■ Provided text:

▼

The trio of authors from Johns Hopkins discussed the findings of a study that imply that BMI is associated with accelerated rates of ganglion cell and inner plexiform layer atrophy in those with multiple sclerosis.
Angeliki G. Filippatou, MD
Recent data of a 522-patient cohort suggest that in the absence of overt metabolic comorbidities, body mass index (BMI) might be associated with accelerated rates of ganglion cell and inner plexiform layer (GCIPL) atrophy in patients with multiple sclerosis (MS).
In total, the cohort consisted of 522 patients with MS, of which 9 were underweight and 153 were overweight in addition to 214 normal weight and 146 obese patients. The median duration of follow-up was 4.4 years, and there were 4710 eye-visits with optical coherence tomography (OCT) measures. Each patient had a median of 4 visits (interquartile range [IQR], 3—6), and the median interval between visits was 314 days (IQR, 192–510).
Compared to patients with normal weight, those who were obese displayed significantly higher rates of GCIPL atrophy per year (obese: —0.57% per year [95% CI, –0.65 to 0.48]; normal weight: –0.42% per year [95% CI, –0.49 to –0.35]; P = .012). Additional analysis showed that each 1 kg/m2 higher BMI was associated with an accelerated GCIPL atrophy of —0.011% per year (95% CI, –0.019 to –0.004; P = .003). Notably, the GCIPL atrophy rate was not markedly different between overweight (—0.47% per year) and normal-weight patients (–0.42% per year; P = .41).

▲

[Stored data entries]
▼

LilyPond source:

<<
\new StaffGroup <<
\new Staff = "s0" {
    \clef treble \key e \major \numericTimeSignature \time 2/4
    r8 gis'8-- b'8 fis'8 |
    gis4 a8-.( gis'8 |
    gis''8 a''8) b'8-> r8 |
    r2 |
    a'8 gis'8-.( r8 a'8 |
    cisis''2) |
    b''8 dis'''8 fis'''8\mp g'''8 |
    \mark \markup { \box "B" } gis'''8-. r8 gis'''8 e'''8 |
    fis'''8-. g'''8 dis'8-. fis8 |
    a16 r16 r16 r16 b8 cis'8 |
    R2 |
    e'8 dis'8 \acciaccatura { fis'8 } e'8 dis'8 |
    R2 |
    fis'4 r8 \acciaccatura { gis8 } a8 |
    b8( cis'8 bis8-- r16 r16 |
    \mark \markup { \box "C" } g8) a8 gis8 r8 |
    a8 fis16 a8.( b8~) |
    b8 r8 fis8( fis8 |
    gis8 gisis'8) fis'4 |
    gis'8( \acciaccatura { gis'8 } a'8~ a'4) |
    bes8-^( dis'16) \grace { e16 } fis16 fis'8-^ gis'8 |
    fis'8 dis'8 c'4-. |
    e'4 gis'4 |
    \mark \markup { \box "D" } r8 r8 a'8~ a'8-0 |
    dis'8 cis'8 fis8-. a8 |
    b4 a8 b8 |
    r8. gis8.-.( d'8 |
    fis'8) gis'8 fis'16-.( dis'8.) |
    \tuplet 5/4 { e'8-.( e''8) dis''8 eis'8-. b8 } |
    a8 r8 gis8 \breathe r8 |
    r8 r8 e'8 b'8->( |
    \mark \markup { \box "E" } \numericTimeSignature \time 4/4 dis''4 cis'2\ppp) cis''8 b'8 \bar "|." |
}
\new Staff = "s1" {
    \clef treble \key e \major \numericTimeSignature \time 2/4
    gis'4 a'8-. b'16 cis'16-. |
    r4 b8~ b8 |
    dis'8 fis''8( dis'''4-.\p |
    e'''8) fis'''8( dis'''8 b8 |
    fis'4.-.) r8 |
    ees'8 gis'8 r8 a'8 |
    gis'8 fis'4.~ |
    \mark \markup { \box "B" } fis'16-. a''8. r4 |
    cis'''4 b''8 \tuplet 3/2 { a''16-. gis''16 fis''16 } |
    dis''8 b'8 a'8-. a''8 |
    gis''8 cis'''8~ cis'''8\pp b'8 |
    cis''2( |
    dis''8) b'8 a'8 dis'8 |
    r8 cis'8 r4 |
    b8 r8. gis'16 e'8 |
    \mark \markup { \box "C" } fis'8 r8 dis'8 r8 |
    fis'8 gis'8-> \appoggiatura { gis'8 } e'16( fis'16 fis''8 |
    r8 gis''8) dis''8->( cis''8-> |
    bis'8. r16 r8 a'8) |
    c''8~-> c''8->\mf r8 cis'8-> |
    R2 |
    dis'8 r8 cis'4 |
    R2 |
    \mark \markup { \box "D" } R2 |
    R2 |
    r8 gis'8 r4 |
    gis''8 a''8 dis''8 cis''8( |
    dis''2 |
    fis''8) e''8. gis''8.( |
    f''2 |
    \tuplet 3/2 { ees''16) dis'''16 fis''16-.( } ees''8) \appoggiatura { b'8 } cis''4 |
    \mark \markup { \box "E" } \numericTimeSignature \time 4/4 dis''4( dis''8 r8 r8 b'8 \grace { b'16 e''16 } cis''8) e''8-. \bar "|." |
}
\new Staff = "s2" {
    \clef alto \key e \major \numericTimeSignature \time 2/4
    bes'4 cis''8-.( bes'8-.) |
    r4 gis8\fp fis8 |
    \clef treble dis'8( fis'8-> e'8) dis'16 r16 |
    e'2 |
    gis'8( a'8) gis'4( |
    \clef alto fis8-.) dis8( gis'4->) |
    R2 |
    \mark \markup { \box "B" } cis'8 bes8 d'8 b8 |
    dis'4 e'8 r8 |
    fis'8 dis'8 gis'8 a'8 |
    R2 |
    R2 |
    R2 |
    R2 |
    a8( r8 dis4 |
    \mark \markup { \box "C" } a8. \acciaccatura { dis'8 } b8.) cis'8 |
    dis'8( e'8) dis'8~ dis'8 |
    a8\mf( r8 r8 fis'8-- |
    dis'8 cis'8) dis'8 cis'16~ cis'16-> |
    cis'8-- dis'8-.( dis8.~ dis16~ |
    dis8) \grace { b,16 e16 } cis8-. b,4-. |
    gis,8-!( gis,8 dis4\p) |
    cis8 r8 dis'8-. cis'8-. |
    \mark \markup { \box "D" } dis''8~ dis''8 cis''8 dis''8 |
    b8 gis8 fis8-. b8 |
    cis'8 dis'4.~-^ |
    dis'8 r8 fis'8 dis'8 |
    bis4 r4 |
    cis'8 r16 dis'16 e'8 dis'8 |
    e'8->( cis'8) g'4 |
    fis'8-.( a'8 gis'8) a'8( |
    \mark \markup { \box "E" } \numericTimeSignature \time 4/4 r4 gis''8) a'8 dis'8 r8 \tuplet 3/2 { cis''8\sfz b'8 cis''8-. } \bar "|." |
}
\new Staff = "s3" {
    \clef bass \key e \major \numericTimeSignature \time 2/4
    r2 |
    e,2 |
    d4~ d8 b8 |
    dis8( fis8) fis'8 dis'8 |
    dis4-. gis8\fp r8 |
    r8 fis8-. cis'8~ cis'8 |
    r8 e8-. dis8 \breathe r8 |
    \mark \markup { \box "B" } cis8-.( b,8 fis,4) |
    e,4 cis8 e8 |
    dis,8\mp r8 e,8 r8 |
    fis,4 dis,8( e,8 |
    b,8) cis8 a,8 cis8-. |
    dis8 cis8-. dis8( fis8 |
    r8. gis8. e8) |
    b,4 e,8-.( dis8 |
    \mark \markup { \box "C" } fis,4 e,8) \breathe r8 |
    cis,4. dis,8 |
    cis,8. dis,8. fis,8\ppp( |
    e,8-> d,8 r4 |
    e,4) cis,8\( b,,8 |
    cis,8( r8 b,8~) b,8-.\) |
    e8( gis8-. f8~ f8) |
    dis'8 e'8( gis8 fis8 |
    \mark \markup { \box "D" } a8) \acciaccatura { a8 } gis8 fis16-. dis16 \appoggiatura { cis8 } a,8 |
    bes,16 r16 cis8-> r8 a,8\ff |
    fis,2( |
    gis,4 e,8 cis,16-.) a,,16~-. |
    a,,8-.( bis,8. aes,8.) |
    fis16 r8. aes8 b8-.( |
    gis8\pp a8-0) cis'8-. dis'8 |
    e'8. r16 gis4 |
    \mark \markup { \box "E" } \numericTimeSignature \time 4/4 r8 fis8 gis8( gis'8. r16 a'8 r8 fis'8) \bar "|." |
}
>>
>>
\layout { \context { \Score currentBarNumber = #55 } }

▲

■ Exercise tasks:
1. In the summary of the BMI and multiple sclerosis study, what was the median duration of follow-up?
2. Copy a passage from the BMI and multiple sclerosis summary, starting with the words "Compared to patients" and stopping after the words "per year; P = .41).".
3. Carry on the summary of the BMI and multiple sclerosis study from its last sentence.

■ Responses by task:
1. 4.4 years.

2.
Compared to patients with normal weight, those who were obese displayed significantly higher rates of GCIPL atrophy per year (obese: —0.57% per year [95% CI, –0.65 to 0.48]; normal weight: –0.42% per year [95% CI, –0.49 to –0.35]; P = .012). Additional analysis showed that each 1 kg/m2 higher BMI was associated with an accelerated GCIPL atrophy of —0.011% per year (95% CI, –0.019 to –0.004; P = .003). Notably, the GCIPL atrophy rate was not markedly different between overweight (—0.47% per year) and normal-weight patients (–0.42% per year; P = .41).

3.
The data were compiled by Angeliki G. Filippatou, MD, neuroimmunology and neurological infections research fellow, Department of Neurology, Johns Hopkins University, and colleagues. To find out more about the study findings and their takeaways for the clinical community in MS, NeurologyLive reached out for insight from Filippatou and 2 additional authors from the Division of Neuroimmunology and Neurological Infections at Johns Hopkins, Shiv Saidha MBBCh, MD, MRCPI, and Jeffrey Lambe, MBBCh.
Angeliki G. Filippatou, MD: In this large cohort of MS patients, we found that elevated BMI was associated with accelerated rates of ganglion cell + inner plexiform layer thinning. Rates of GCIPL atrophy are likely clinically relevant in MS, since they are faster in patients with disease activity or disability progression, and mirror brain atrophy, and in particular gray matter atrophy, over time. Therefore, our work highlights that people with MS and comorbid obesity may be at risk for worse disease outcomes.
Nevertheless, it would be important to highlight that our study was observational and, by definition, does not prove causality. An important future direction would be to investigate whether weight optimization improves clinical outcomes in MS.
Shiv Saidha MBBCh, MD, MRCPI: Our findings were in line with prior studies demonstrating that elevated BMI is associated with accelerated brain atrophy and disease progression in MS. While we did not observe similar associations between BMI and other retinal layers, such as the peripapillary nerve fiber layer, this was unsurprising, since GCIPL has typically demonstrated superior structure-function relationships and reliability in MS.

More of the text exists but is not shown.